_Task statement_
Write the material out again, line by line, exactly as it is.

Records from a data collection
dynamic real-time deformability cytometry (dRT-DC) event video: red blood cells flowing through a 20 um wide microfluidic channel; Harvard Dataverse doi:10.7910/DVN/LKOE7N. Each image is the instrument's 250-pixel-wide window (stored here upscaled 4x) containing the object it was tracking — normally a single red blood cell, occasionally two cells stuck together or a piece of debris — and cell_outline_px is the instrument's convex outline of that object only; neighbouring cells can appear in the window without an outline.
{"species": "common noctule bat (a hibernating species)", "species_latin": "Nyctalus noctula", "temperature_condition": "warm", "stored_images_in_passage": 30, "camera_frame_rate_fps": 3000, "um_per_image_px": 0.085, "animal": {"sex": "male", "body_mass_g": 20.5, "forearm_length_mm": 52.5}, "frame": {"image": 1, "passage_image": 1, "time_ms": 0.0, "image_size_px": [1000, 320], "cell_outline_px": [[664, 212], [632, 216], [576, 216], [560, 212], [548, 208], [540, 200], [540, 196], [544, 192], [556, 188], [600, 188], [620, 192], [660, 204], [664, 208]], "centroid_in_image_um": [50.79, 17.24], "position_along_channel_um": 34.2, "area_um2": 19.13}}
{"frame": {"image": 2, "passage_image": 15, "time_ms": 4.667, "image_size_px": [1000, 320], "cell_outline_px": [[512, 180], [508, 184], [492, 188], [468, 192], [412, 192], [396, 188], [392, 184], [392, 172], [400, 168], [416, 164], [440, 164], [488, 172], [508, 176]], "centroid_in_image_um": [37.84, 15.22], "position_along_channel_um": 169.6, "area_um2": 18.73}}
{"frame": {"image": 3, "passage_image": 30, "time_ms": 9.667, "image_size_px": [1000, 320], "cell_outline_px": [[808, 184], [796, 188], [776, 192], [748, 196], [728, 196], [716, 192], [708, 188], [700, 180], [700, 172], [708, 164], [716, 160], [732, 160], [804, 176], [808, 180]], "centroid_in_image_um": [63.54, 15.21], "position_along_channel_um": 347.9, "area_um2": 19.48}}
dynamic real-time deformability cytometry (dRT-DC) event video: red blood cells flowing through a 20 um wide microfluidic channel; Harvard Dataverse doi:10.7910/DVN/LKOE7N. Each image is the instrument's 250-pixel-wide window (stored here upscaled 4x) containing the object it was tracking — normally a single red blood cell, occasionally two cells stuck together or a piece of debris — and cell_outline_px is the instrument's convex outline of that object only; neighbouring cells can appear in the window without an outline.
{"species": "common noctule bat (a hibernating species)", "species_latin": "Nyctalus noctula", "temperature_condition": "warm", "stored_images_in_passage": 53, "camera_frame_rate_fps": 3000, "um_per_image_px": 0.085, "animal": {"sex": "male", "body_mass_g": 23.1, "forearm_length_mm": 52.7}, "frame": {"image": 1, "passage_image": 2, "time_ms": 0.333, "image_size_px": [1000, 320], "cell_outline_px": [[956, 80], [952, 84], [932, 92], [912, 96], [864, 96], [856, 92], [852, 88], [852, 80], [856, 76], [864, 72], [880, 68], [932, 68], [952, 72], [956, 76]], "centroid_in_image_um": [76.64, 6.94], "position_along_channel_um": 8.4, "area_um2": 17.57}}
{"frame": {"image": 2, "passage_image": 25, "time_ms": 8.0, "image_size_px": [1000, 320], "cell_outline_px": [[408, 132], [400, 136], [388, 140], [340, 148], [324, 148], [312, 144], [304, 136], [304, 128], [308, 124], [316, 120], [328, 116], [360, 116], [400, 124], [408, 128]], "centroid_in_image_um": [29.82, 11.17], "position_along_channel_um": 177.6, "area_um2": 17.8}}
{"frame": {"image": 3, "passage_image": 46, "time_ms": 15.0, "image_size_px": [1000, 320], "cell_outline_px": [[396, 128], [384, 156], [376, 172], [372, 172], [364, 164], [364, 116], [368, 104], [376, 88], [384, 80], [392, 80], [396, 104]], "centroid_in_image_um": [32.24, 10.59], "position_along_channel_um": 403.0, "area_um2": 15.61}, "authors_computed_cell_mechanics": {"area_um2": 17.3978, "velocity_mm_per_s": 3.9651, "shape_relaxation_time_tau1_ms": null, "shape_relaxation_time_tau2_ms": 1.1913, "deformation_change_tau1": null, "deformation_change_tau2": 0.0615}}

_Result_
dynamic real-time deformability cytometry (dRT-DC) event video: red blood cells flowing through a 20 um wide microfluidic channel; Harvard Dataverse doi:10.7910/DVN/LKOE7N. Each image is the instrument's 250-pixel-wide window (stored here upscaled 4x) containing the object it was tracking — normally a single red blood cell, occasionally two cells stuck together or a piece of debris — and cell_outline_px is the instrument's convex outline of that object only; neighbouring cells can appear in the window without an outline.
{"species": "common noctule bat (a hibernating species)", "species_latin": "Nyctalus noctula", "temperature_condition": "warm", "stored_images_in_passage": 30, "camera_frame_rate_fps": 3000, "um_per_image_px": 0.085, "animal": {"sex": "male", "body_mass_g": 20.5, "forearm_length_mm": 52.5}, "frame": {"image": 1, "passage_image": 1, "time_ms": 0.0, "image_size_px": [1000, 320], "cell_outline_px": [[664, 212], [632, 216], [576, 216], [560, 212], [548, 208], [540, 200], [540, 196], [544, 192], [556, 188], [600, 188], [620, 192], [660, 204], [664, 208]], "centroid_in_image_um": [50.79, 17.24], "position_along_channel_um": 34.2, "area_um2": 19.13}}
{"frame": {"image": 2, "passage_image": 15, "time_ms": 4.667, "image_size_px": [1000, 320], "cell_outline_px": [[512, 180], [508, 184], [492, 188], [468, 192], [412, 192], [396, 188], [392, 184], [392, 172], [400, 168], [416, 164], [440, 164], [488, 172], [508, 176]], "centroid_in_image_um": [37.84, 15.22], "position_along_channel_um": 169.6, "area_um2": 18.73}}
{"frame": {"image": 3, "passage_image": 30, "time_ms": 9.667, "image_size_px": [1000, 320], "cell_outline_px": [[808, 184], [796, 188], [776, 192], [748, 196], [728, 196], [716, 192], [708, 188], [700, 180], [700, 172], [708, 164], [716, 160], [732, 160], [804, 176], [808, 180]], "centroid_in_image_um": [63.54, 15.21], "position_along_channel_um": 347.9, "area_um2": 19.48}}
dynamic real-time deformability cytometry (dRT-DC) event video: red blood cells flowing through a 20 um wide microfluidic channel; Harvard Dataverse doi:10.7910/DVN/LKOE7N. Each image is the instrument's 250-pixel-wide window (stored here upscaled 4x) containing the object it was tracking — normally a single red blood cell, occasionally two cells stuck together or a piece of debris — and cell_outline_px is the instrument's convex outline of that object only; neighbouring cells can appear in the window without an outline.
{"species": "common noctule bat (a hibernating species)", "species_latin": "Nyctalus noctula", "temperature_condition": "warm", "stored_images_in_passage": 53, "camera_frame_rate_fps": 3000, "um_per_image_px": 0.085, "animal": {"sex": "male", "body_mass_g": 23.1, "forearm_length_mm": 52.7}, "frame": {"image": 1, "passage_image": 2, "time_ms": 0.333, "image_size_px": [1000, 320], "cell_outline_px": [[956, 80], [952, 84], [932, 92], [912, 96], [864, 96], [856, 92], [852, 88], [852, 80], [856, 76], [864, 72], [880, 68], [932, 68], [952, 72], [956, 76]], "centroid_in_image_um": [76.64, 6.94], "position_along_channel_um": 8.4, "area_um2": 17.57}}
{"frame": {"image": 2, "passage_image": 25, "time_ms": 8.0, "image_size_px": [1000, 320], "cell_outline_px": [[408, 132], [400, 136], [388, 140], [340, 148], [324, 148], [312, 144], [304, 136], [304, 128], [308, 124], [316, 120], [328, 116], [360, 116], [400, 124], [408, 128]], "centroid_in_image_um": [29.82, 11.17], "position_along_channel_um": 177.6, "area_um2": 17.8}}
{"frame": {"image": 3, "passage_image": 46, "time_ms": 15.0, "image_size_px": [1000, 320], "cell_outline_px": [[396, 128], [384, 156], [376, 172], [372, 172], [364, 164], [364, 116], [368, 104], [376, 88], [384, 80], [392, 80], [396, 104]], "centroid_in_image_um": [32.24, 10.59], "position_along_channel_um": 403.0, "area_um2": 15.61}, "authors_computed_cell_mechanics": {"area_um2": 17.3978, "velocity_mm_per_s": 3.9651, "shape_relaxation_time_tau1_ms": null, "shape_relaxation_time_tau2_ms": 1.1913, "deformation_change_tau1": null, "deformation_change_tau2": 0.0615}}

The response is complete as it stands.